| Requirement |
Check each line of the records below for the word "evenodd" and copy those where it appears.

Supplied information section start

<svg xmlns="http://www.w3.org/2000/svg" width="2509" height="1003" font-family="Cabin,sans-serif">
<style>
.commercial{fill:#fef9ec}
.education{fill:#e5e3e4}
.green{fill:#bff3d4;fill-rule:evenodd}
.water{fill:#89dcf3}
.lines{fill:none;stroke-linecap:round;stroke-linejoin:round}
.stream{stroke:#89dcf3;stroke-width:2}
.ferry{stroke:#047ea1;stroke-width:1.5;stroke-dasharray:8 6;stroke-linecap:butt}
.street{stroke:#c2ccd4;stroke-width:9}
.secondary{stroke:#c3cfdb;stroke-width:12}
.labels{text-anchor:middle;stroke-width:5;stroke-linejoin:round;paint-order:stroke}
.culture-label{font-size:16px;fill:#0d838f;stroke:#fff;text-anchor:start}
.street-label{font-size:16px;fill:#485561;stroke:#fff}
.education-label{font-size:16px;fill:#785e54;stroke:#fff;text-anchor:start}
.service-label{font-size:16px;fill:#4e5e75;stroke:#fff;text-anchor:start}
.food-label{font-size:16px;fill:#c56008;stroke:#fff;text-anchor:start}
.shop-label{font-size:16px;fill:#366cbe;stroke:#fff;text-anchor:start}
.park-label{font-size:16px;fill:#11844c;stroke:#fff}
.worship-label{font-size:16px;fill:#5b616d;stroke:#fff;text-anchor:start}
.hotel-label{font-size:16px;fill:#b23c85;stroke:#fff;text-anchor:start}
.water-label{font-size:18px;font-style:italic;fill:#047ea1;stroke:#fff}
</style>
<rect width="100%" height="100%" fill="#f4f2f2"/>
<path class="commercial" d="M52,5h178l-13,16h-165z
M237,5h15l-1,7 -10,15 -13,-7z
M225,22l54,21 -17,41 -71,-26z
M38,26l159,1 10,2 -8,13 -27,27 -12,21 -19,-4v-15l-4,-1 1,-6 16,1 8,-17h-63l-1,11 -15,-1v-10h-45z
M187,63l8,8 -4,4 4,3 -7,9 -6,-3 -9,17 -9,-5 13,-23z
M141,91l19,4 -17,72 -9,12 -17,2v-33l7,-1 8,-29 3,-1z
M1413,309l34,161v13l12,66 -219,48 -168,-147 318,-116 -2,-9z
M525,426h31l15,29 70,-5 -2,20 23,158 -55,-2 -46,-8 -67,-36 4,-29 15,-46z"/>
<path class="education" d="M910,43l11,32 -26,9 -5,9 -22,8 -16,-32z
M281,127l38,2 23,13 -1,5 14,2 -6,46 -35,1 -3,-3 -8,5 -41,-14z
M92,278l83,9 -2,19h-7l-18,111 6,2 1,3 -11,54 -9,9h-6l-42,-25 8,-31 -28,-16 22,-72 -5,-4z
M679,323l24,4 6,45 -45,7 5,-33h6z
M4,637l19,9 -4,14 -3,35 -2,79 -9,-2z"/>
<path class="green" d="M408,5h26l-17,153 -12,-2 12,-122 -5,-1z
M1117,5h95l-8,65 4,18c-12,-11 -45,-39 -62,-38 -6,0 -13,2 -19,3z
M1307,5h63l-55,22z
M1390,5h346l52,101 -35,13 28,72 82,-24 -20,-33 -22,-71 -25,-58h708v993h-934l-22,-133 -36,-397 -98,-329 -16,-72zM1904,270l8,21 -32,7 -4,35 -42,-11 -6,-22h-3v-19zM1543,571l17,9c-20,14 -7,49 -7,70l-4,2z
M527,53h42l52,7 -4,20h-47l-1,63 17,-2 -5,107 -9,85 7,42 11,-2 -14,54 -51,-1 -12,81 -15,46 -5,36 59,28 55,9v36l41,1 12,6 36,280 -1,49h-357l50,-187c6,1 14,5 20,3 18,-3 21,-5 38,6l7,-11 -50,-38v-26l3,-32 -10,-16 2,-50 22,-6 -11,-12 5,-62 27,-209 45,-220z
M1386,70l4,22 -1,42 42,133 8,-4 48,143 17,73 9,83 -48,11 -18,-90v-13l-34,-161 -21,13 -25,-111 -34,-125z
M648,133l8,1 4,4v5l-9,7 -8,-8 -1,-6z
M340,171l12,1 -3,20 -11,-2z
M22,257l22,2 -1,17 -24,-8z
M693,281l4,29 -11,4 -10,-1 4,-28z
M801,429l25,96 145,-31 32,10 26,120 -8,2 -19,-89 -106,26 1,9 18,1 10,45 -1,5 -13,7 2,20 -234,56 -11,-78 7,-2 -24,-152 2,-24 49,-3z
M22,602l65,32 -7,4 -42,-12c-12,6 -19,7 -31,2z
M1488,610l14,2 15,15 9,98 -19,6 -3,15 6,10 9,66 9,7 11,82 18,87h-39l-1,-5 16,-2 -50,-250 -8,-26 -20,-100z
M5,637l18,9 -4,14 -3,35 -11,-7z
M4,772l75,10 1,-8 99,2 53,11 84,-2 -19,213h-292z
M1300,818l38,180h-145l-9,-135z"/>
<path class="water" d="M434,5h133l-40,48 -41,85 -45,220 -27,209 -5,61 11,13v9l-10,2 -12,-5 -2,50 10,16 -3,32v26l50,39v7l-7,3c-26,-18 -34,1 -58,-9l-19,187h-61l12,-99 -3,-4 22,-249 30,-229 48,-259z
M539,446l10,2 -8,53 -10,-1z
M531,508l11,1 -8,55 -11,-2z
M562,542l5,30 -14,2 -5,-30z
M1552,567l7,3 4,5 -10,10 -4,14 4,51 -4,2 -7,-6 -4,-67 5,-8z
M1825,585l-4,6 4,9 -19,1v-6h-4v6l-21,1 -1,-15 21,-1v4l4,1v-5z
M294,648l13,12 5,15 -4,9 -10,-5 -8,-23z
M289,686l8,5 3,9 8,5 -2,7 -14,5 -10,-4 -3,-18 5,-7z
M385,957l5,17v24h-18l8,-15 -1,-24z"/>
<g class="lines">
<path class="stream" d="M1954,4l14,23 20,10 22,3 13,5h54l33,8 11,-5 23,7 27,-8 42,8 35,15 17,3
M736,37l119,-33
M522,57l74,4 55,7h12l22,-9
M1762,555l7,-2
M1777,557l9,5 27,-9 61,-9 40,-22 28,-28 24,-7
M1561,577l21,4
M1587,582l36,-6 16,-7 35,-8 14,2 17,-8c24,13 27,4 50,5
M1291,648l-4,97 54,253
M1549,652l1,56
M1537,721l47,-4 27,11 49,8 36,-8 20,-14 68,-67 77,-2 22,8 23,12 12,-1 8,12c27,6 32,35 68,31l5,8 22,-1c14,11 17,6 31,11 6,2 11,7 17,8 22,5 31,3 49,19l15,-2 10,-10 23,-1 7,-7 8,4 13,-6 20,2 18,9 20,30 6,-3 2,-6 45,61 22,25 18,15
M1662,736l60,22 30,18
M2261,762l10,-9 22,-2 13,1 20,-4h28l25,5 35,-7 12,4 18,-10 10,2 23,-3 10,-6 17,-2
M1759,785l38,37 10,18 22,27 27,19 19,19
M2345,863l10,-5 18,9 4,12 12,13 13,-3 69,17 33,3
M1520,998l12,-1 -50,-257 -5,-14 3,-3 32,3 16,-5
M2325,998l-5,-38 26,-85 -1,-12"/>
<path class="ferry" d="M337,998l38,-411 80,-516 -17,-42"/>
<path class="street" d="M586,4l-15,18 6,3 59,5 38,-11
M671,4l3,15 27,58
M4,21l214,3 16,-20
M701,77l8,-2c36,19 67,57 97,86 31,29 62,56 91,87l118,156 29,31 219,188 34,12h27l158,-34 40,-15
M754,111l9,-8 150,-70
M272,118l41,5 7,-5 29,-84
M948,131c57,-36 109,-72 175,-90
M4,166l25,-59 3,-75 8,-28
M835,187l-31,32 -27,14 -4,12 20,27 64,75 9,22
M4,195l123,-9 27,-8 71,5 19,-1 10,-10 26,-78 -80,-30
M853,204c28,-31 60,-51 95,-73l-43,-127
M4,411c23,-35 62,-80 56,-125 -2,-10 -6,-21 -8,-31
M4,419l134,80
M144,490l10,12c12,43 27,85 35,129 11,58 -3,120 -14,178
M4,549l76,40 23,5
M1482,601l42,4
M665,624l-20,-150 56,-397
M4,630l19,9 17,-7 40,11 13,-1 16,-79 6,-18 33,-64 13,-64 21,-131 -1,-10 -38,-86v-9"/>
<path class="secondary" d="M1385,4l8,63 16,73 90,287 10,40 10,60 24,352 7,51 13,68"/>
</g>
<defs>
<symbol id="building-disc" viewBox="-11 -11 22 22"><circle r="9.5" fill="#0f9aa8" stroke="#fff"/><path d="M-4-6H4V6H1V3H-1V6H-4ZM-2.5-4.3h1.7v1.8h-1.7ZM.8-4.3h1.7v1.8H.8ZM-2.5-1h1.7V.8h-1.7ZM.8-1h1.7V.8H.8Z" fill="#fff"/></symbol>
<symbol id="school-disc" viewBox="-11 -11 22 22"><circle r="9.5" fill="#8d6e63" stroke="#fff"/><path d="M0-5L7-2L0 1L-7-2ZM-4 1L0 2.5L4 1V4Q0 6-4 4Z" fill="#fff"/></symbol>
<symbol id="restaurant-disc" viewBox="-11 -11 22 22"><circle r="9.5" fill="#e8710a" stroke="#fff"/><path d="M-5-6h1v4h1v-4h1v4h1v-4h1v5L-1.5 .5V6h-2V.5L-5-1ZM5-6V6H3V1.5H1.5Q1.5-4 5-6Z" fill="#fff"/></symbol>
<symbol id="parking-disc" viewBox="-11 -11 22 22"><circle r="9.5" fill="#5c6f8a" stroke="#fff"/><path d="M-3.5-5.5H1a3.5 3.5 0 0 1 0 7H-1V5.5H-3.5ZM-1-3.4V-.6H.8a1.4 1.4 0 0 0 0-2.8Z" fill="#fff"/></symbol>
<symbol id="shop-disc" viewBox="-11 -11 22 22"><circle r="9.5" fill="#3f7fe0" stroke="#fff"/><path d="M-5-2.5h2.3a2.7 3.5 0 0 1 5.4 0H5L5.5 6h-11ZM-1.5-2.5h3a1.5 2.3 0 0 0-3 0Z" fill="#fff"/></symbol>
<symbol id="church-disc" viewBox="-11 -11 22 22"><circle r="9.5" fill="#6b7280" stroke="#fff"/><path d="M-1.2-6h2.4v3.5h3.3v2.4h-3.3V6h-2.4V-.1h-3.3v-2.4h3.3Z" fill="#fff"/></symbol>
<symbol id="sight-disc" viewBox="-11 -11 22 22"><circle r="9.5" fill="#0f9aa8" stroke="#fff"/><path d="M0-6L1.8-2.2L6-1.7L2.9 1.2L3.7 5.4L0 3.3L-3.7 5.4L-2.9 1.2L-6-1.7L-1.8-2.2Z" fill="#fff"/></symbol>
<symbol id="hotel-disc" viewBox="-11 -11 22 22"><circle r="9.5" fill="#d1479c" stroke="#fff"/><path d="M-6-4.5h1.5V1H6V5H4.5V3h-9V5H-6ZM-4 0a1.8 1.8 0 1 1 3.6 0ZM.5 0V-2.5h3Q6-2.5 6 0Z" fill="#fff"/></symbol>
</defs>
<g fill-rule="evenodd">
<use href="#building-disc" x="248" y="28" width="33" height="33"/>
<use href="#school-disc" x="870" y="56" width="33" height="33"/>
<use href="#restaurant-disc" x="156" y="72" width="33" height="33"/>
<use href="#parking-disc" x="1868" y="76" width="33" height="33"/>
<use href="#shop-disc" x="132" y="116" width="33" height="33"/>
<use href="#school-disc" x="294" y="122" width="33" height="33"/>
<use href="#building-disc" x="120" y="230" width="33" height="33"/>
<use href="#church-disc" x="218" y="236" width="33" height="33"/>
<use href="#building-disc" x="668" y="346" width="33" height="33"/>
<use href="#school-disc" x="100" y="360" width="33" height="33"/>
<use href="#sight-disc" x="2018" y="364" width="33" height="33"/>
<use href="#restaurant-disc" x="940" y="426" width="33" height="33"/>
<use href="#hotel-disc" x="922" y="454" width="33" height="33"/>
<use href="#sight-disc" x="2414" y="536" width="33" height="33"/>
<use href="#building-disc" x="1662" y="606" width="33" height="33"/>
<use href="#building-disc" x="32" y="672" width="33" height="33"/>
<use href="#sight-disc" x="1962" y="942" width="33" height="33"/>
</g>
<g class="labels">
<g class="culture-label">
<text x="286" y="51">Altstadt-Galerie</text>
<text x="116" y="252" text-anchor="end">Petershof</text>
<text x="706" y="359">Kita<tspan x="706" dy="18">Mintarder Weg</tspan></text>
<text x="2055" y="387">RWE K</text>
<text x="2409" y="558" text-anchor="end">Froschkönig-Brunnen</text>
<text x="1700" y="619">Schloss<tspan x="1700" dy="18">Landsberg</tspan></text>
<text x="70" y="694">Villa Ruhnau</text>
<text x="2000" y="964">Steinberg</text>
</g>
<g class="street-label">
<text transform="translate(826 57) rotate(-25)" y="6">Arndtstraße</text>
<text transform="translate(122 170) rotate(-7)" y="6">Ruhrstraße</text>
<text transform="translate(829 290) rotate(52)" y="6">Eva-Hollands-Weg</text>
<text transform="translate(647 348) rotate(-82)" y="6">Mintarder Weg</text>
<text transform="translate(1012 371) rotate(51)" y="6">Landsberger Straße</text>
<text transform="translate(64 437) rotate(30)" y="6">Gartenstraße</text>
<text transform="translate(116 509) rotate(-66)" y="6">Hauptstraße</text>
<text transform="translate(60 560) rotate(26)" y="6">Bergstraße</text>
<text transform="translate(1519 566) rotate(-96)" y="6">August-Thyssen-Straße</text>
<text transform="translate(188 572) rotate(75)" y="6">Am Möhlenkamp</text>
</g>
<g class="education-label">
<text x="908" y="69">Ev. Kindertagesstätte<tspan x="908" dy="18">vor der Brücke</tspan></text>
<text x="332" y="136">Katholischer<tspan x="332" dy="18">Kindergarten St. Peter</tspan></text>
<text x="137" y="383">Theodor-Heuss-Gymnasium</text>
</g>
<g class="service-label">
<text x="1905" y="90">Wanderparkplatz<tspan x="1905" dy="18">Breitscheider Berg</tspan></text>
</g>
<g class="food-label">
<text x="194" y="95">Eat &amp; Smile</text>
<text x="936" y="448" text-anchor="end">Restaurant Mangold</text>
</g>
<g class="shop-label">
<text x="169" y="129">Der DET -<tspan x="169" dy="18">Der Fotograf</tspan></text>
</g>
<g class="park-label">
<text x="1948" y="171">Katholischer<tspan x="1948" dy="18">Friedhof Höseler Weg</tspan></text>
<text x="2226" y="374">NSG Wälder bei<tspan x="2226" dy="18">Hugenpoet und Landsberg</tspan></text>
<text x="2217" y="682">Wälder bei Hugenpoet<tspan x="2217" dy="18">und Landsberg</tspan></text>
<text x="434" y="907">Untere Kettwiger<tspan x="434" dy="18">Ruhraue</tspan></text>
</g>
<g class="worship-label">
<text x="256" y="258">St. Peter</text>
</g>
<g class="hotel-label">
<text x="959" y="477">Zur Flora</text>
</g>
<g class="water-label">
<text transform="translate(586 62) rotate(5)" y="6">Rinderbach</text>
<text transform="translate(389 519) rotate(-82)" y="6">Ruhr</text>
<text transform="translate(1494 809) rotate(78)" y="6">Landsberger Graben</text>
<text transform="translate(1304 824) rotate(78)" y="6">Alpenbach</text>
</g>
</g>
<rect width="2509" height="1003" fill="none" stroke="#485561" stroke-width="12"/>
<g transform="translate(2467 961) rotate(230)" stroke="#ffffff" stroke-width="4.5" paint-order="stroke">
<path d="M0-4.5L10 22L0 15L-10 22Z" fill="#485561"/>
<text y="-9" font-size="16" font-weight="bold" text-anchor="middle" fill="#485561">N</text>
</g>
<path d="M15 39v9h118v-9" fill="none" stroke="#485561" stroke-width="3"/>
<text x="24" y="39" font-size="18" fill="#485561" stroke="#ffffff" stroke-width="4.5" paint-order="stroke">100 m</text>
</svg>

Supplied information section end

| Your solution |
.green{fill:#bff3d4;fill-rule:evenodd}
<g fill-rule="evenodd">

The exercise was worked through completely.